[From "The Pall Mall Gazette," January 31, 1868.]
TRUE EDUCATION.[113]
To the Editor of "The Pall Mall Gazette."
Sir: The letter you published yesterday from a parish schoolboy of "Sixty Years Since" at Weary-faulds (confirmed as it would be doubtless in all practical respects by testimony of English boys educated at Waverley Honour) has my hearty sympathy; but I am wearier than any tenant of Weary-faulds of seeing this subject of education always treated as if "education" only meant teaching children to write or to cipher or to repeat catechism. You know, Sir, as you have shown by your comments on the Bishop of Oxford's last speech on this subject, and you could not at present use your influence more beneficially than by farther showing that the real education-the education which alone should be compulsory—means nothing of the kind. It means teaching children to be clean, active, honest, and useful. All these characters can be taught, and cannot be acquired by sickly and ill-dispositioned children without being taught; but they can be untaught to any extent, by evil habit and example at home. Public schools, in which the aim was to form character faithfully, would return to them in due time to their parents, worth more than their "weight in gold." That is the real answer to the objections founded on economical difficulties. Will you not make some effort, Sir, to get your readers to feel this? I am myself quite sick of saying it over and over again in vain.
I am, Sir, your faithful servant,
J. Ruskin.
Denmark Hill, Jan. 31, 1868.
FOOTNOTES:
[113] The Pall Mall Gazette of January 27 contained a leader on "Compulsory Education," and that of January 29 one upon a speech of the Bishop of Oxford on the same subject, made at a meeting in connection with the National Society, held at Tunbridge Wells on the preceding day.

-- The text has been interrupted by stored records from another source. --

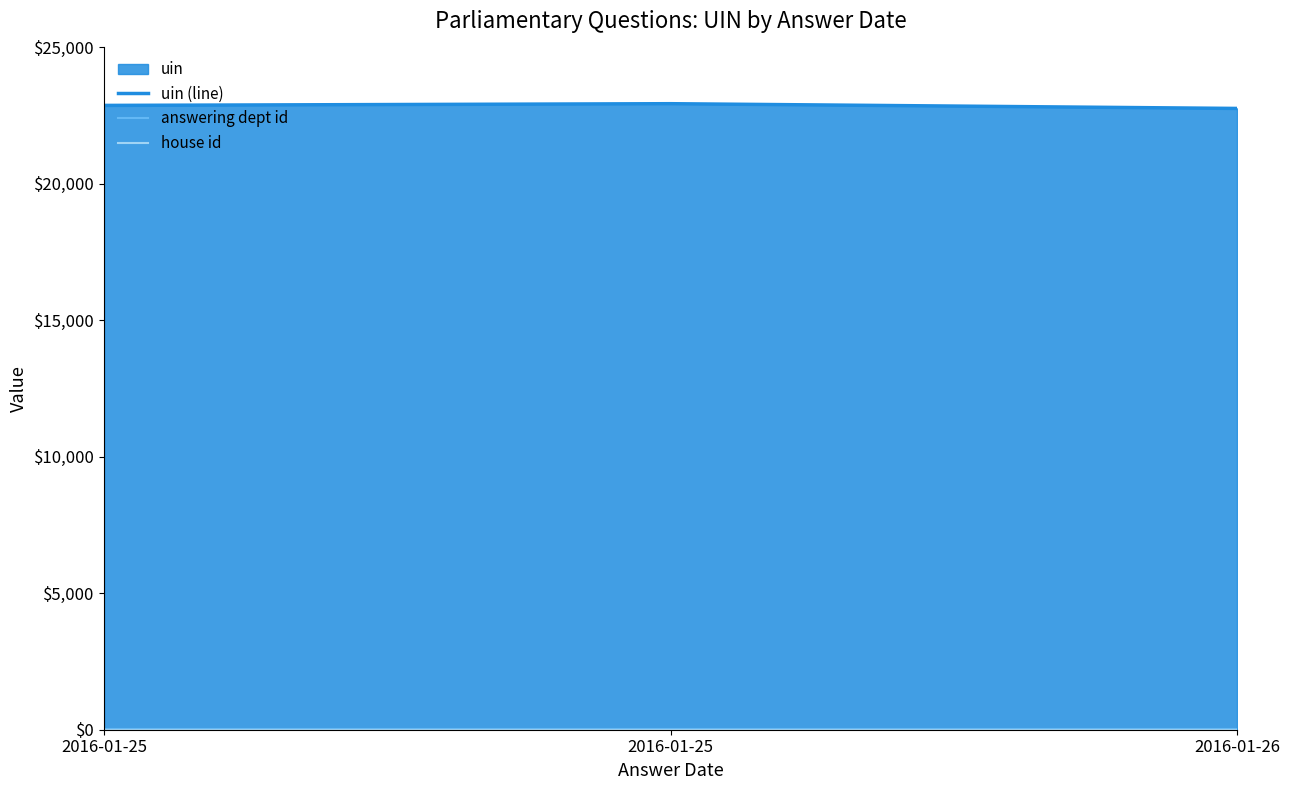

What is the minimum value for answering dept id?

13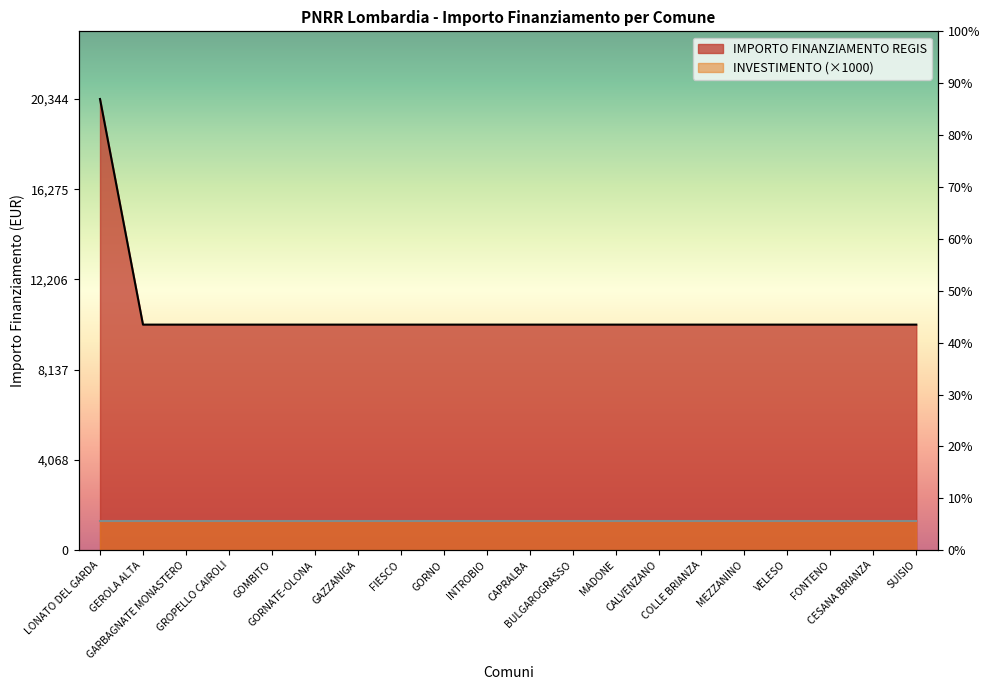

What is the label of the 8th point from the left?

FIESCO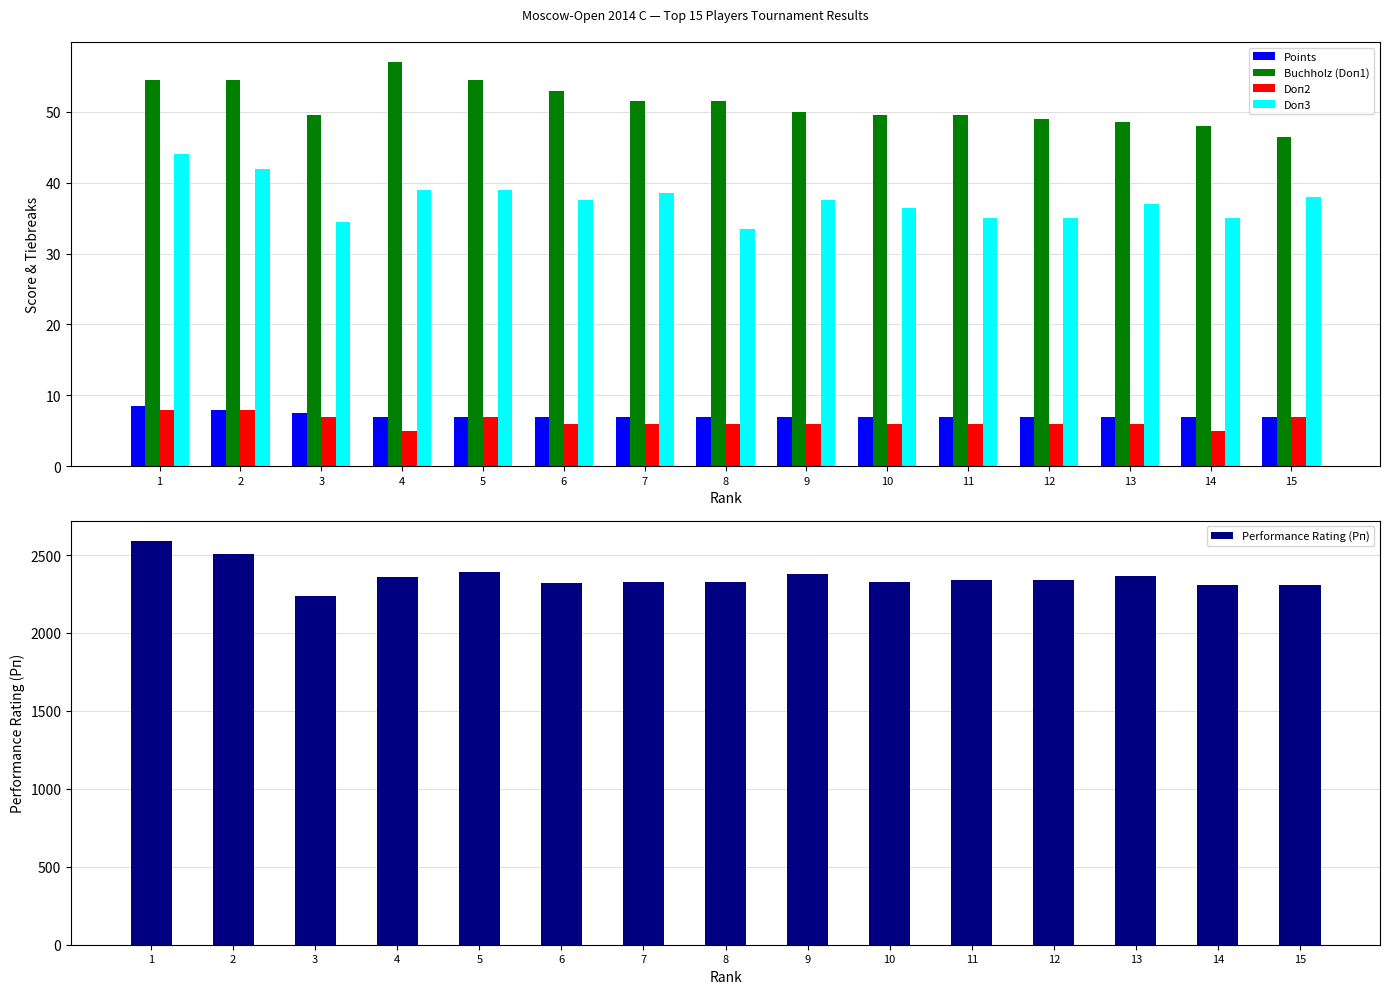

What is the difference between the Buchholz (Doп1) values at 9 and 14?

2.0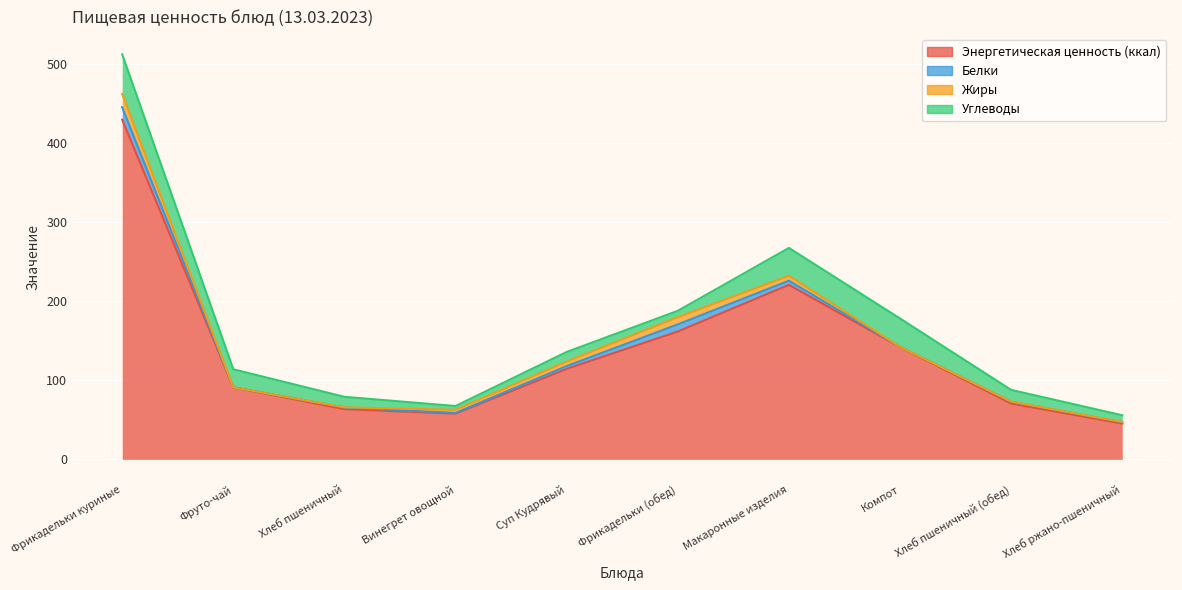

What is the label of the 5th point from the right?

Фрикадельки (обед)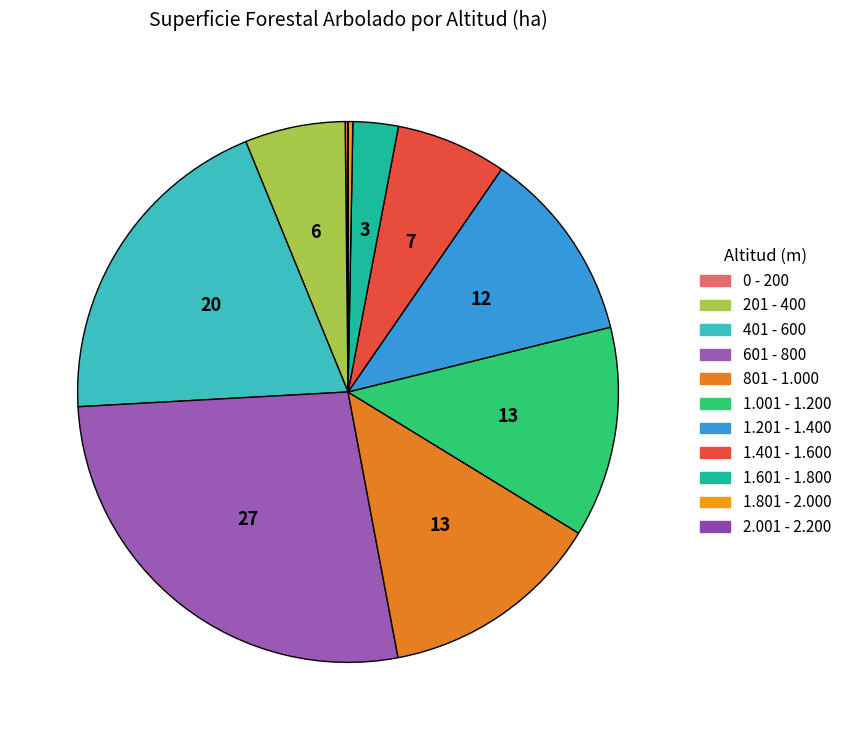

What percentage is NOT represented by 1.801 - 2.000?

99.7%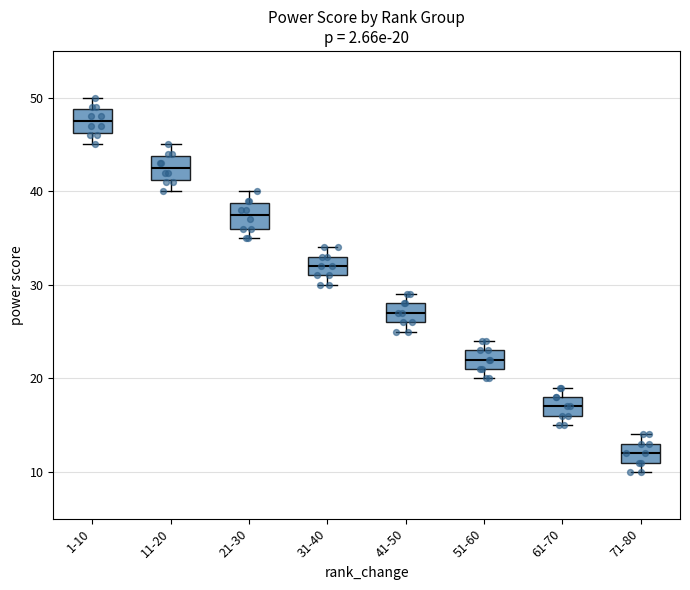

Which box has the lowest median line?

71-80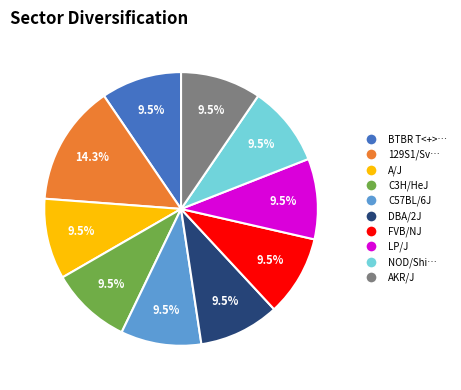

Is there a majority slice in this chart?

No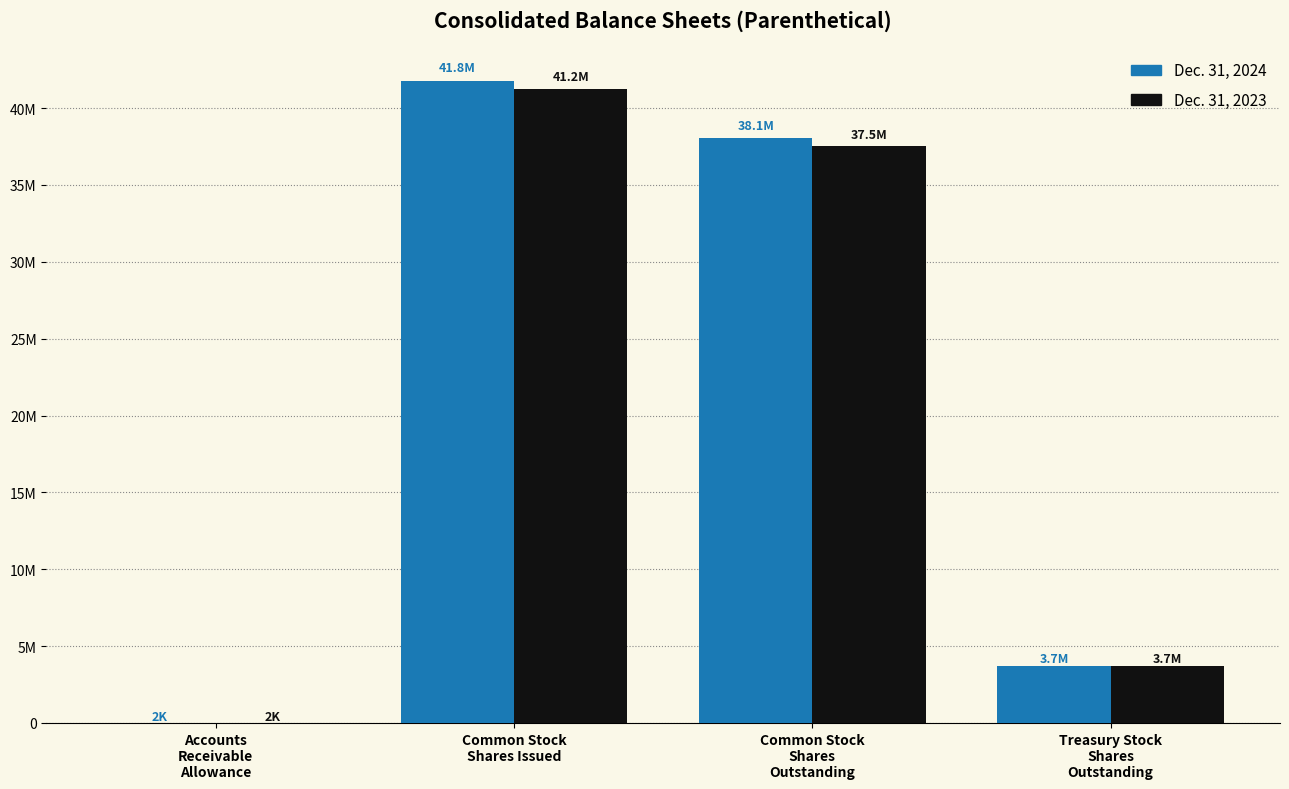

At which label does Dec. 31, 2023 reach its minimum?

Accounts
Receivable
Allowance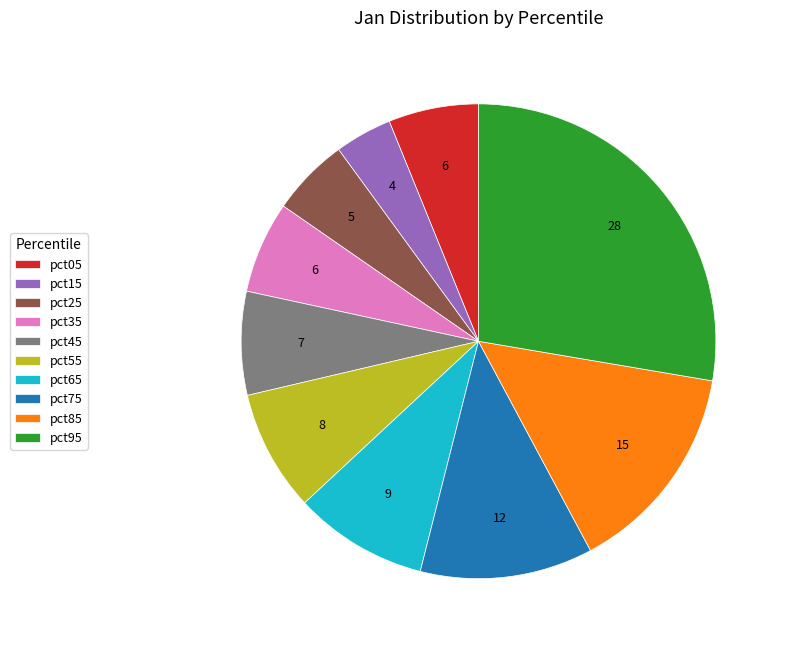

How many slices are in this pie chart?

10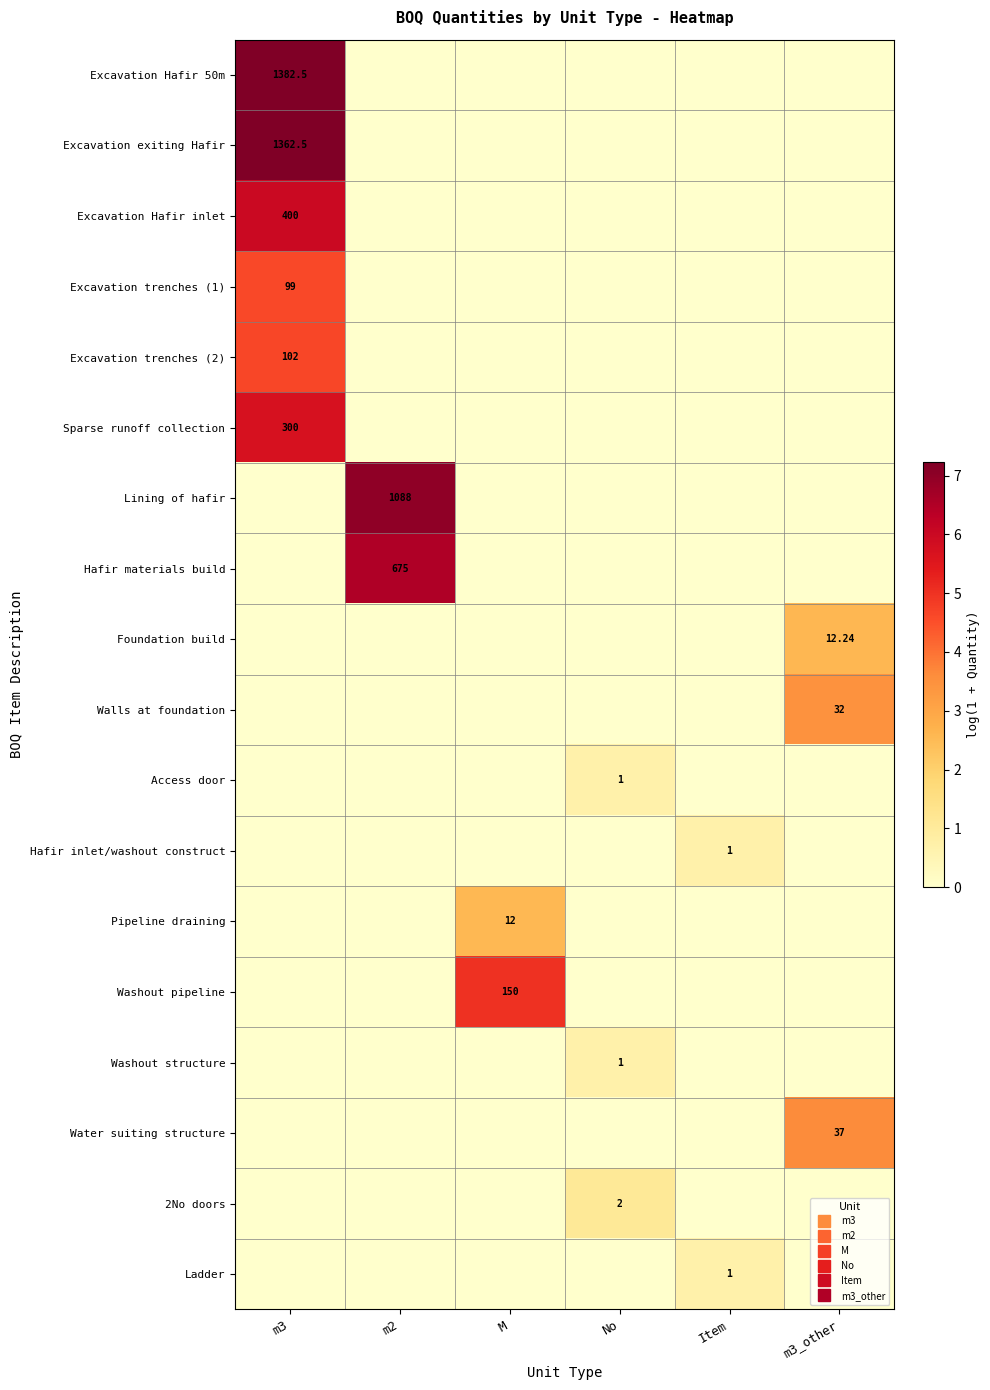

Which series has the largest total across all categories?

Excavation Hafir 50m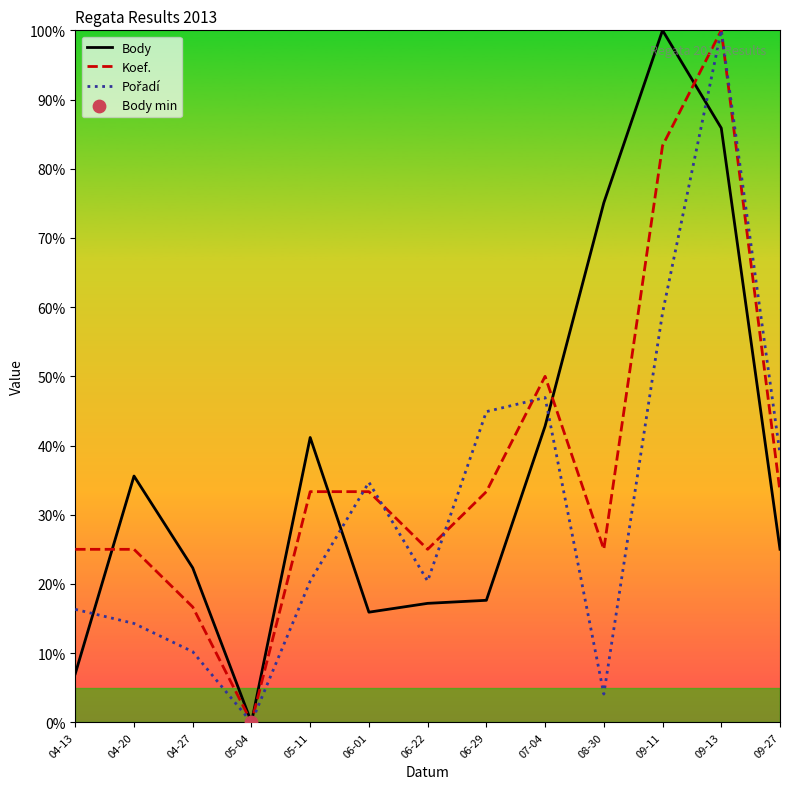

Which series has the widest spread of Y values?

Body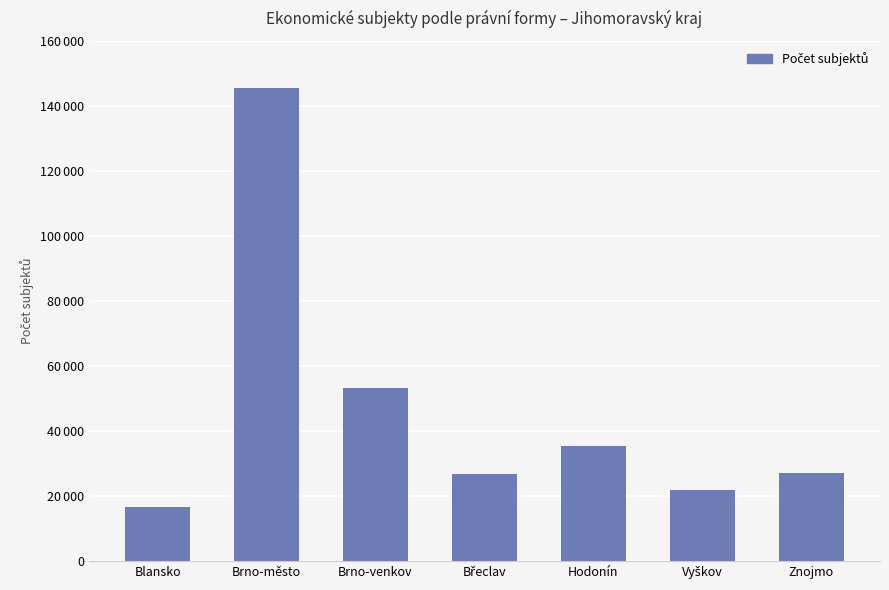

Reading right to left, extract all data points from this chart.

Znojmo=27224	Vyškov=21852	Hodonín=35506	Břeclav=26821	Brno-venkov=53402	Brno-město=145643	Blansko=16737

In the Gazette of January 30 appeared a letter referring to these articles, headed "Sixty Years Ago," and signed "One who has walked four miles to the Parish School." It described the writer's early home, situate in some lowland parish north of the Tweed, and divided into five or six estates, such as "Whinny-hills" and "Weary-faulds," the lairds of which were shortly called "Whinny" or "Weary" after their properties. In this primitive village, where supervision, much less compulsion, in education was never heard of, "no child grew up without learning to read," and the morals of the parish were on the whole good; the children quarrelled, but did not steal.—The reader will remember that the second title of "Waverley" is "'Tis Sixty Years Since."
[From "The Glasgow Herald," June 5, 1874. Also reprinted in "The Times" of June 6, 1874.]
THE VALUE OF LECTURES.[114]
Rome, 26th May, 1874.
My dear Sir: I have your obliging letter, but am compelled by increase of work to cease lecturing except at Oxford—and practically there also—for, indeed, I find the desire of audiences to be audiences only becoming an entirely pestilent character of the age. Everybody wants to hear—nobody to read—nobody to think; to be excited for an hour—and, if possible, amused; to get the knowledge it has cost a man half his life to gather, first sweetened up to make it palatable, and then kneaded into the smallest possible pills—and to swallow it homœopathically and be wise—this is the passionate desire and hope of the multitude of the day.
It is not to be done. A living comment quietly given to a class on a book they are earnestly reading—this kind of lecture is eternally necessary and wholesome; your modern fire-working, smooth-downy-curry-and-strawberry-ice-and-milk-punch-altogether lecture is an entirely pestilent and abominable vanity; and the miserable death of poor Dickens, when he might have been writing blessed books till he was eighty, but for the pestiferous demand of the mob, is a very solemn warning to us all, if we would take it.[115]